Вследствие этого свобода потеряла свой блеск. По приезде в Грецию я уменьшил число своих убийств, но теперь я снова стал обильно пить кровь. Каждый день под холодным зимним дождем я покидал город. Я ехал по болотистой размокшей тропе вдоль берега лагуны. Убивал, пил кровь и бросал тела своих жертв в грязь и тростник. Дождь смывал трупы в грязные воды лагуны. Прежде я пытался не убивать греков, которых я приехал защищать, но теперь я делал это не задумываясь. Если бы я не стал убивать их, это сделали бы турки.

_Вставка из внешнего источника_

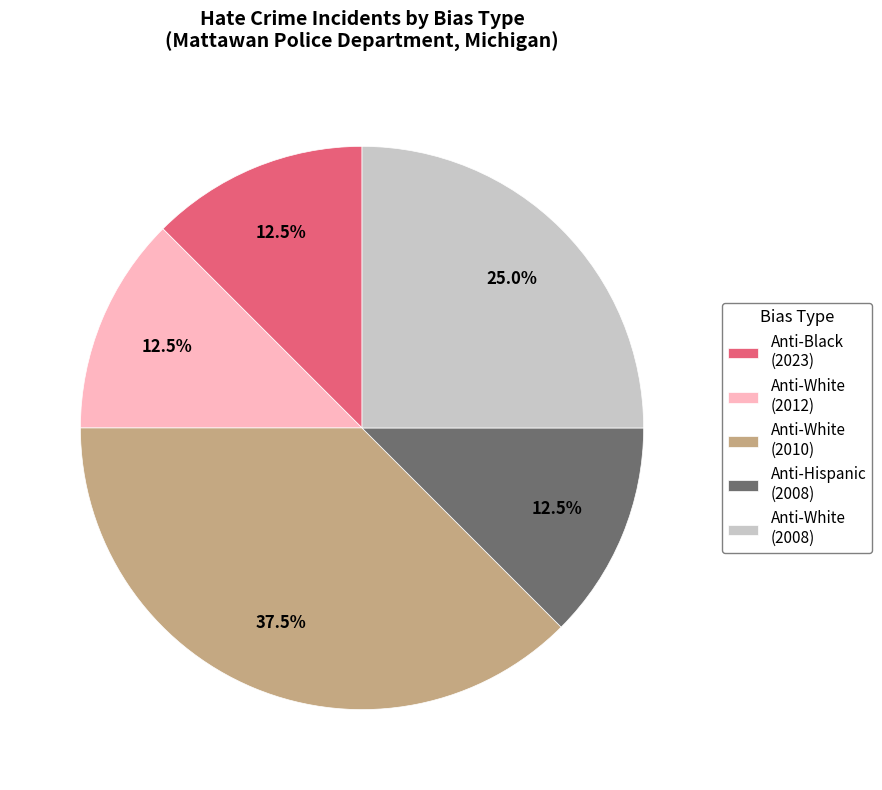

Approximately how many times larger is the value at Anti-White (2008) compared to Anti-Black (2023)?

2.0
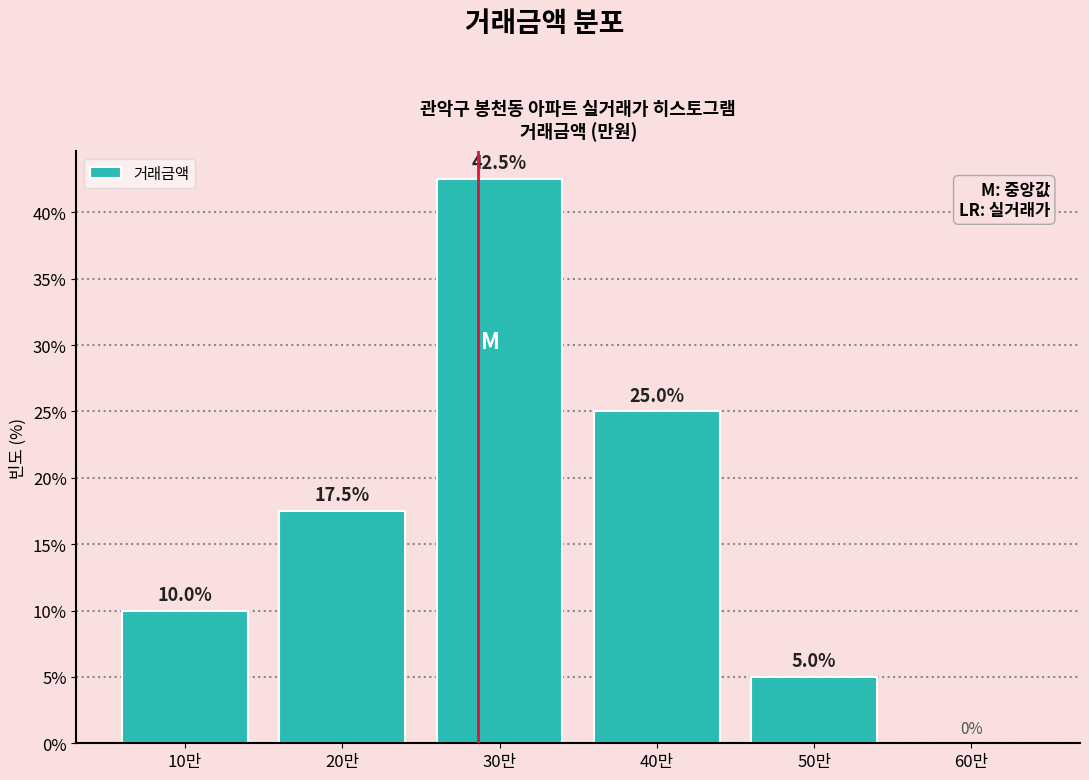

Reading left to right, list all the values displayed in this chart.

10만=10.0	20만=17.5	30만=42.5	40만=25.0	50만=5.0	60만=0.0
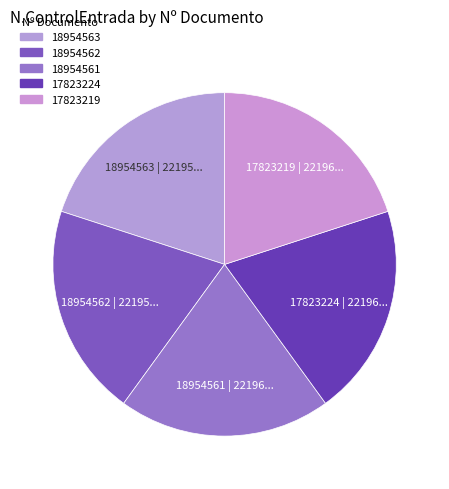

How many segments does this pie chart have?

5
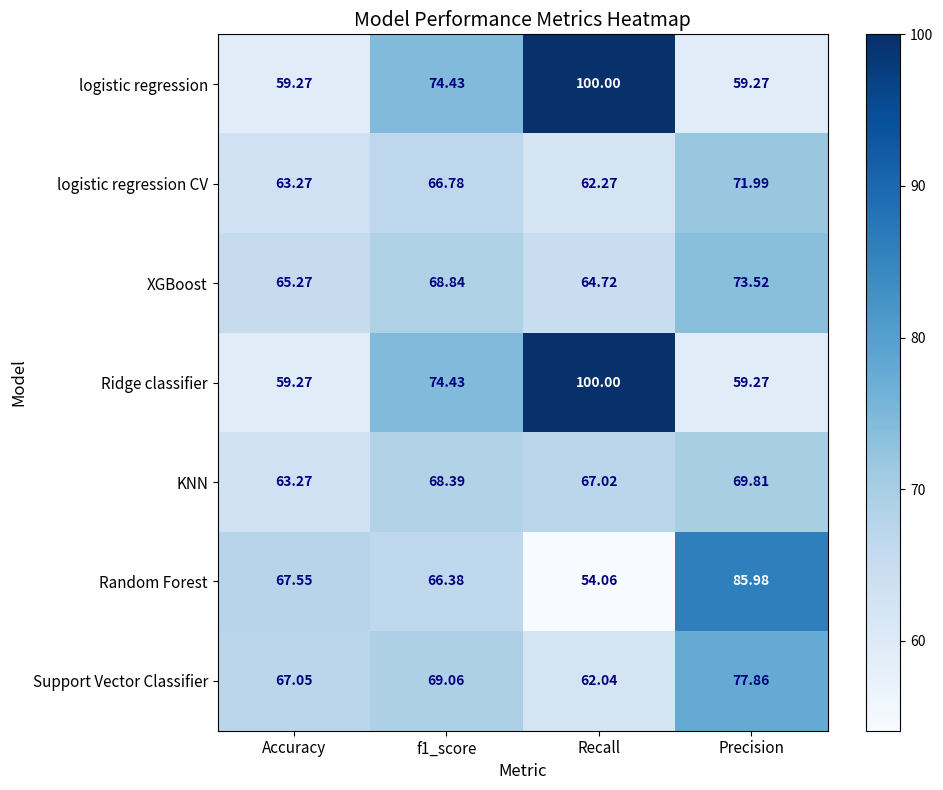

Count the number of data series in this chart.

7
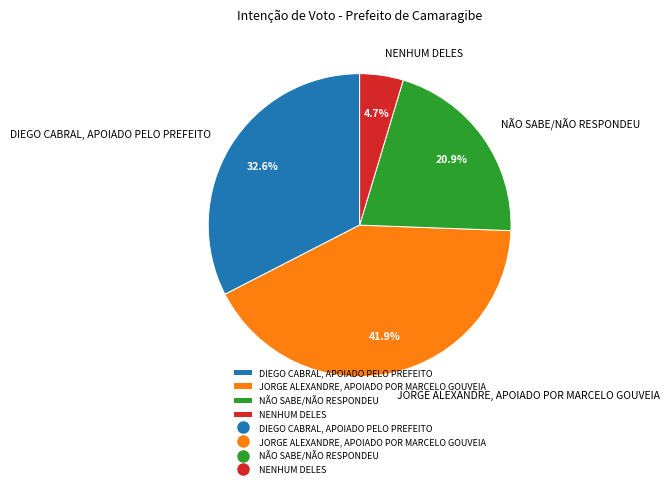

How much of the chart is everything except JORGE ALEXANDRE, APOIADO POR MARCELO GOUVEIA?

58.1%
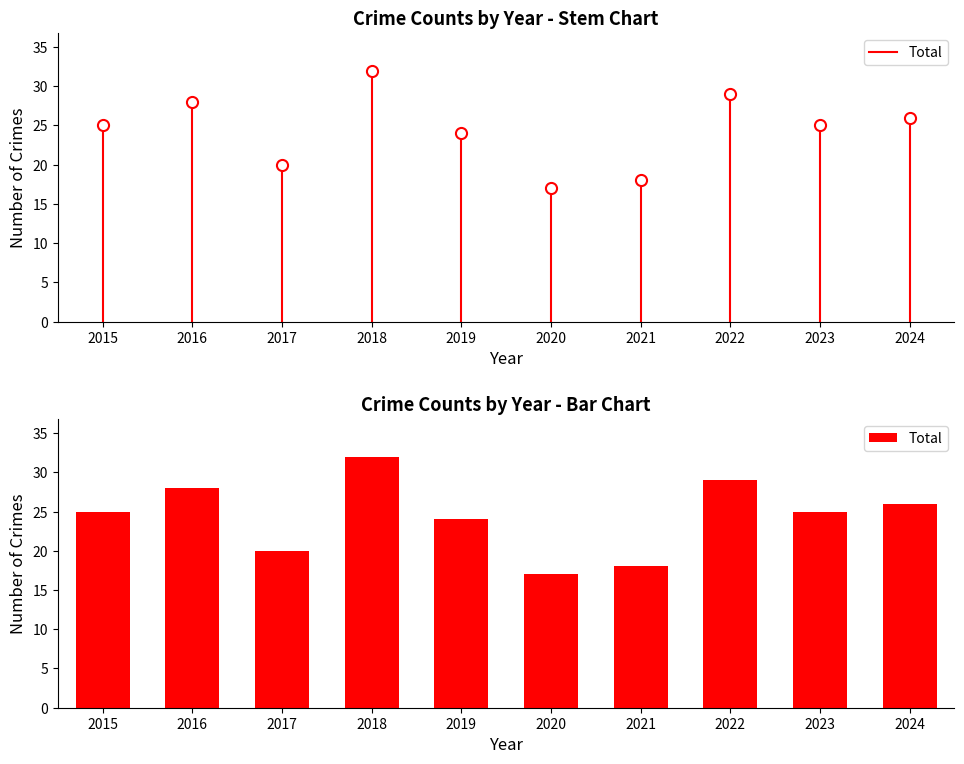

Reading left to right, extract all data points from this chart.

2015=25	2016=28	2017=20	2018=32	2019=24	2020=17	2021=18	2022=29	2023=25	2024=26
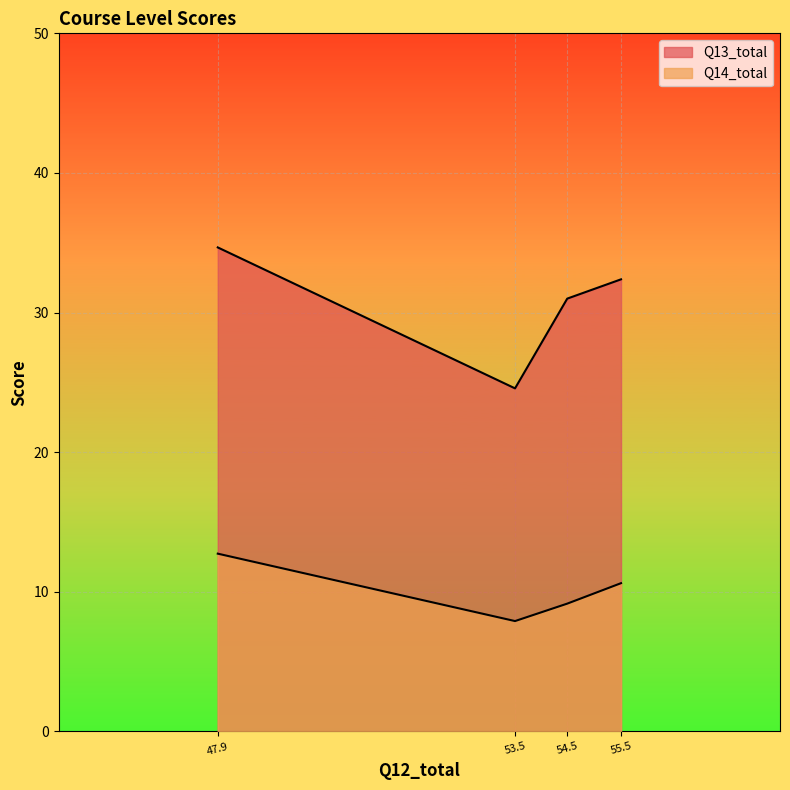

What is the maximum value shown in the chart?

34.7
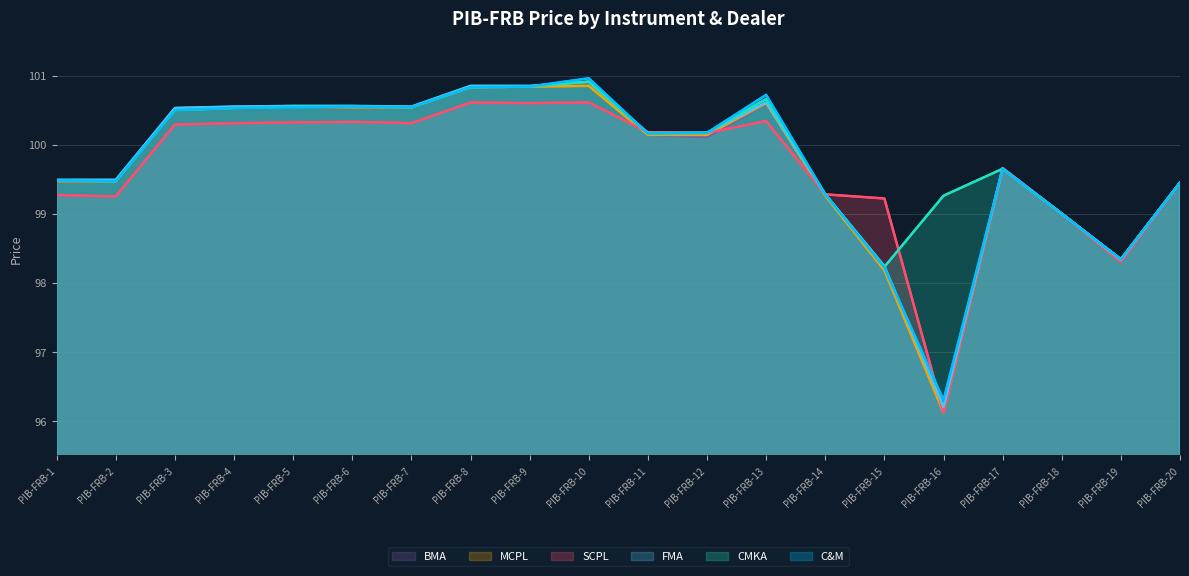

What is the greatest value displayed?

101.0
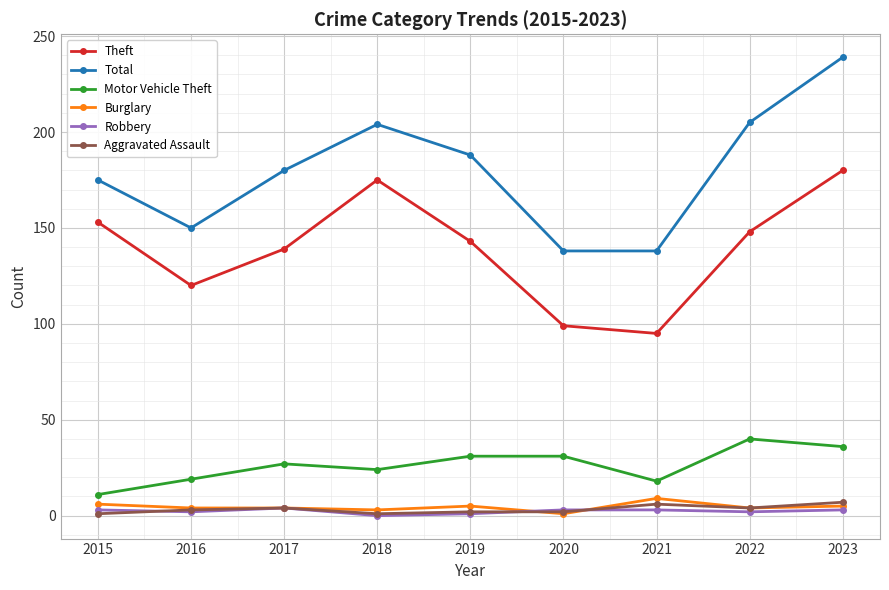

What is the highest value of the Burglary series?

9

Как-то раз, подъезжая к озеру, я увидел фигуру, за-. кутанную в лохмотья, стоявшую на тропе. Человек, кем бы он ни был, казалось, ждал меня. Я был голоден, потому что еще не убил никого, и пришпорил лошадь. Внезапно она встала на дыбы и заржала от страха, с большим трудом я заставил ее повиноваться.

Фигура в лохмотьях выступила вперед.

— Лорд Байрон.

Это был женский голос — надтреснутый, хрипловатый, но что-то странное слышалось в нем. И я вздрогнул, услышав его, охваченный одновременно восторгом и ужасом.

— Лорд Байрон, — позвала она вновь. Я увидел блеск сверкающих глаз из-под капюшона. Она указала костлявой узловатой рукой на меня.

— Смерть за Грецию!

Эти слова будто ножом полоснули меня.

— Кто ты? — выкрикнул я, перекрывая барабанную дробь дождя.

Я увидел улыбку женщины, и вдруг мое сердце словно остановилось, ее губы напомнили мне, хотя я не знаю, чем именно, они напомнили мне Гайдэ.

— Постой! — воскликнул я.

Я поскакал к ней, но женщина исчезла. Берег был пуст. Кругом не было ни звука, кроме стука капель дождя по воде.

Этой же ночью у меня был приступ, мое тело пронзила судорога. Я ощутил, как ужасный страх охватил меня, я пришел в неистовство, стал скрежетать зубами, казалось, что все мои чувства покинули меня. Через несколько минут я очнулся, но все еще ощущал страх; и я испытывал, пока длился приступ, отвращение к самому себе, какого я не знал раньше. Оно возникло, и я понимал это, из-за женщины, которую я повстречал на тропе у лагуны. Воспоминания о Гайдэ, страдания из-за вины, страстное желание невозможного — все это нахлынуло на меня как шторм. Но я оправился.